D’un autre côté, j’ai pas envie de la larguer parce que son appart’ est bien pratique pour crécher quand je bosse à Paris. Et puis elle a accepté que j’aille coucher avec d’autres femmes pour voir si ça m’aiderait à bander. De toutes façons, elle est tellement paumée, qu’elle accepterait n’importe quoi, rien que pour me garder. J’étais assez fier de moi ce jour-là, c’est quand même fort d’obtenir ça, non ?

 

C’est vrai que ça fait des mois que je n’arrive même plus à me branler, elle a dû me contaminer avec toutes les horreurs qu’elle raconte.
Il faut quand même préciser qu’un jour, elle m’a offert un cadavre.
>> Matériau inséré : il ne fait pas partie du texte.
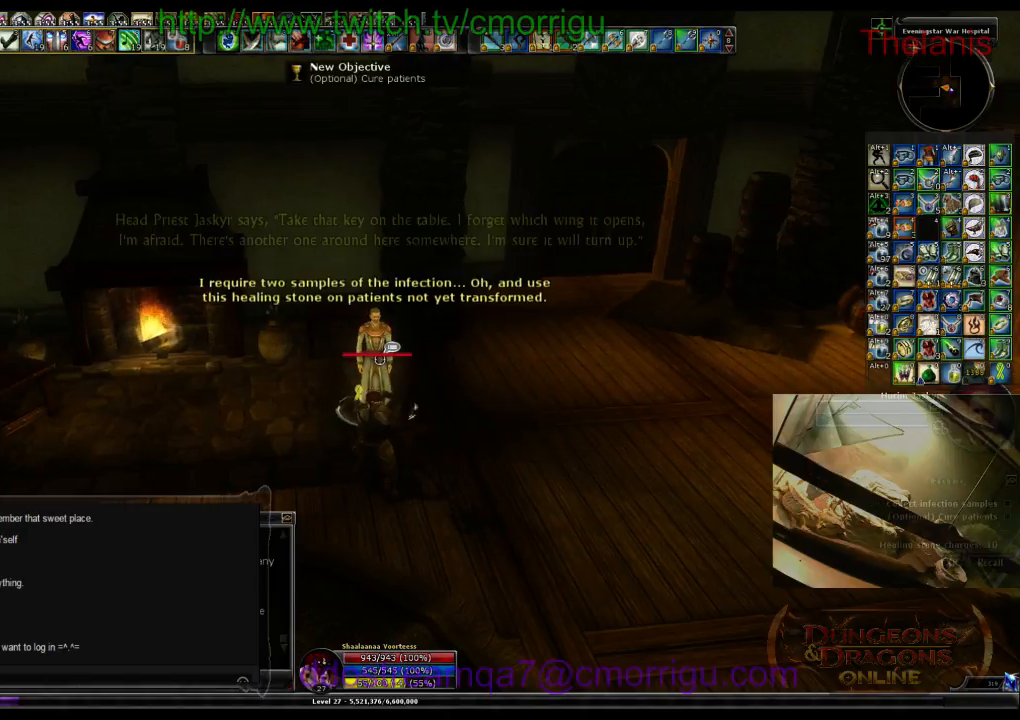
{"keys": ["a", "w"], "events": [[367, "a", "down"], [467, "w", "down"]]}
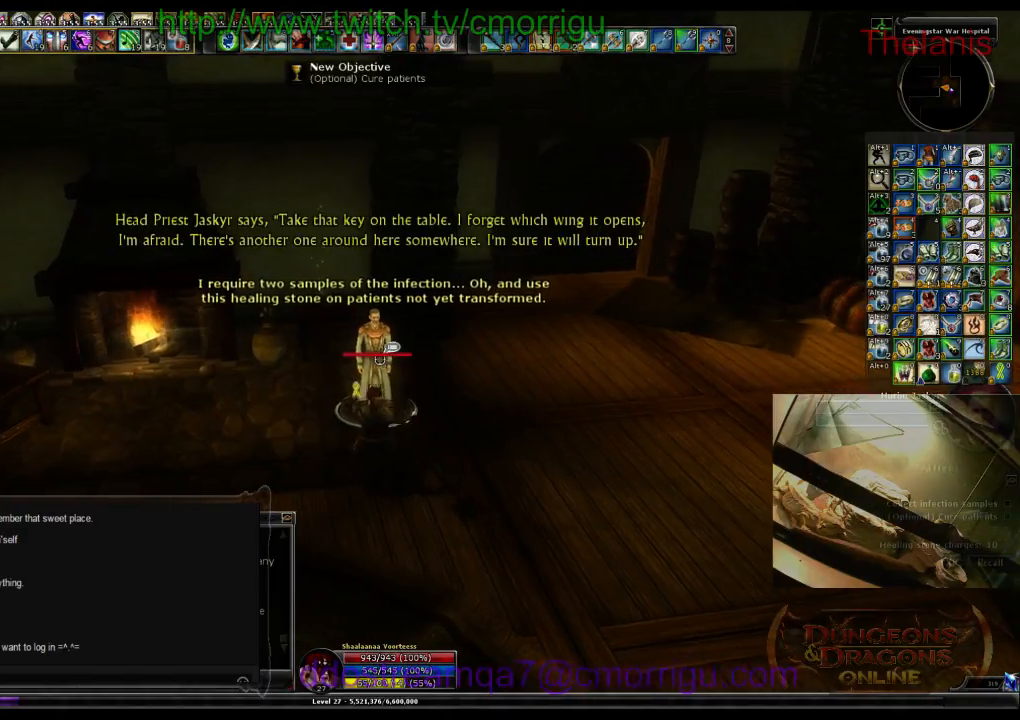
{"keys": [], "events": [[167, "a", "up"], [433, "w", "up"]]}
C’est pas une blague !
Quelques temps avant, je lui avais offert un bouquin sur la dépression, pour l’aider et aussi un joli foulard avec des têtes de mort, je trouvais que ça lui correspondait bien, bref, je voulais lui faire plaisir, je suis un mec sympa. Et pour me remercier, un soir, quand j’arrive, elle me tend une boite avec un ruban. J’étais super content qu’elle me fasse un cadeau. J’ouvre la boite et là, j’ai failli tourner de l’œil : dedans, il y avait une souris morte depuis deux jours.
Putain le choc ! Et elle était pliée de rire, cette tarée !

 

Je crois que c’est peu de temps après que j’ai cessé de bander.

 

Bon, de toutes façons, c’est décidé, je la garde en attendant de trouver mieux. C’est con, quand même, parce que je me sens bien avec elle, elle n’est pas chiante, elle s’occupe de tout, mais une nana aussi glauque, c’est vraiment pas possible.

 

Sans parler de ses enfants ! Quelle plaie ! Déjà que j’ai horreur des enfants, mais alors les siens, ils sont aussi dégénérés que leur mère. Ca fera de bons clients pour plus tard.

 

Non, moi, ce que je veux, c’est une femme gaie, bien dans sa peau, marrante, avec de la lingerie en dentelle, sans enfants et sans désir d’enfants. Une femme sexy que je pourrais labourer lentement pendant des heures, une femme qui s’extasie à la lecture de mes poèmes érotiques, une femme qui aime me faire la cuisine et écouter de l’électro. Je veux une femme adulte, merde ! Je suis séduisant, drôle, intelligent, indépendant, il n’y a aucune raison que je ne trouve pas cette femme-là. »

 

* * *

 

Je me souviendrai encore longtemps avec quelle fierté et quel triomphe dans le regard, il m’a fait cette confession, le jour où j’ai découvert qu’il me trompait avec une ménopausée.